Exercices proposés ▸
1 > Recopiez l'extrait sans rien changer, depuis « Lu Shaye n’est » jusqu'à « sur les droits humains en Chine. ».
2 > Relevez toutes les personnes désignées par leur nom dans l'extrait.

Extrait du document ▸
+ + + + + + +

A peine arrivé en poste à Ottawa, en 2017, Lu Shaye n’a pas hésité à s’en prendre au gouvernement du Premier ministre Justin Trudeau, estimant qu’il ferait mieux de « négocier un accord de libre-échange avec Pékin plutôt que de se prosterner devant les journalistes canadiens préoccupés par les droits humains en Chine. » Plus récemment, il a accusé les médias canadiens de relayer “l’égotisme occidental et la suprématie de la race blanche” et a dénigré leur travail en considérant qu’ils étaient moins bien placés que le peuple chinois pour juger du développement de la Chine. Il s’est aussi régulièrement plaint du caractère selon lui « biaisé » et « calomnieux » des articles dénonçant les persécutions des Ouïghours dans la presse canadienne.
Lu Shaye n’est pas le premier dignitaire chinois à s’attaquer aux médias étrangers. L’ambassadeur de Chine en Suède, Gui Congyou, s’est lui aussi lancé ces dernières années dans une véritable croisade contre les journalistes. En juin 2016, le ministre chinois des Affaires étrangères Wang Yi, en visite officielle au Canada, avait aussi publiquement qualifié « d’irresponsables » les questions d’une journaliste portant sur les droits humains en Chine.
La Chine est l’une des plus grandes prisons du monde pour les journalistes, avec au moins 111 d’entre eux derrière les barreaux dans des conditions qui laissent craindre pour leur vie. Dans le Classement mondial RSF de la liberté de la presse 2019, le pays est classé au 177e rang sur 180.

+ + + + + + +

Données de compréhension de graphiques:
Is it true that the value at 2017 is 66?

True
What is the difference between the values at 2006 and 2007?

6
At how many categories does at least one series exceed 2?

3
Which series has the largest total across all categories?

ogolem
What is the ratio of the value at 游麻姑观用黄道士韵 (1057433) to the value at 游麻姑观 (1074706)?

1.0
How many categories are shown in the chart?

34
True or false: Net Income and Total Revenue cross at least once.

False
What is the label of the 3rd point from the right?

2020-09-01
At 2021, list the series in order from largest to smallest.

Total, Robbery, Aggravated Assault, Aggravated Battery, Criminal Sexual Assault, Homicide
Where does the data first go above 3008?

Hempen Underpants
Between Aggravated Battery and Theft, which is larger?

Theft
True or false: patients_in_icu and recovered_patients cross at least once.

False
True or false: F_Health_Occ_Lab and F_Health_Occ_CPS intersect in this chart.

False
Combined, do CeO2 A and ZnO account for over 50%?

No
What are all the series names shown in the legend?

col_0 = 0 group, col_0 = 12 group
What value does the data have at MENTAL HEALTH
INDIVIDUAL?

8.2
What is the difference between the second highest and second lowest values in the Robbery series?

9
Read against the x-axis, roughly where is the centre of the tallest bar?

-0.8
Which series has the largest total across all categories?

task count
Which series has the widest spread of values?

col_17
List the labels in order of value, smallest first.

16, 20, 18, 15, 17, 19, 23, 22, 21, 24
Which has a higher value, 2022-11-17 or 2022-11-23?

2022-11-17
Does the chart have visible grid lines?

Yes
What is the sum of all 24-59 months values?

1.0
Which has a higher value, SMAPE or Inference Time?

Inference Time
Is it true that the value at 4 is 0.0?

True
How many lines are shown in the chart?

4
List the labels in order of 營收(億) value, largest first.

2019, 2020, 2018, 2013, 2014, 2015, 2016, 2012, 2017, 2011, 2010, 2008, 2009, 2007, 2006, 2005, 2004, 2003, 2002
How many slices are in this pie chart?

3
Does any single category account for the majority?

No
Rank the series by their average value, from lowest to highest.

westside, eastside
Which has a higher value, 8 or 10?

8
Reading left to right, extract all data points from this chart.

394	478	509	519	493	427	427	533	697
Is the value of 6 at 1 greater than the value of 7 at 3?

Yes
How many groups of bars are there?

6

+ + + + + + +

Corrigé ▸
1 >
Lu Shaye n’est pas le premier dignitaire chinois à s’attaquer aux médias étrangers. L’ambassadeur de Chine en Suède, Gui Congyou, s’est lui aussi lancé ces dernières années dans une véritable croisade contre les journalistes. En juin 2016, le ministre chinois des Affaires étrangères Wang Yi, en visite officielle au Canada, avait aussi publiquement qualifié « d’irresponsables » les questions d’une journaliste portant sur les droits humains en Chine.

2 > Lu Shaye, Justin Trudeau, Gui Congyou, Wang Yi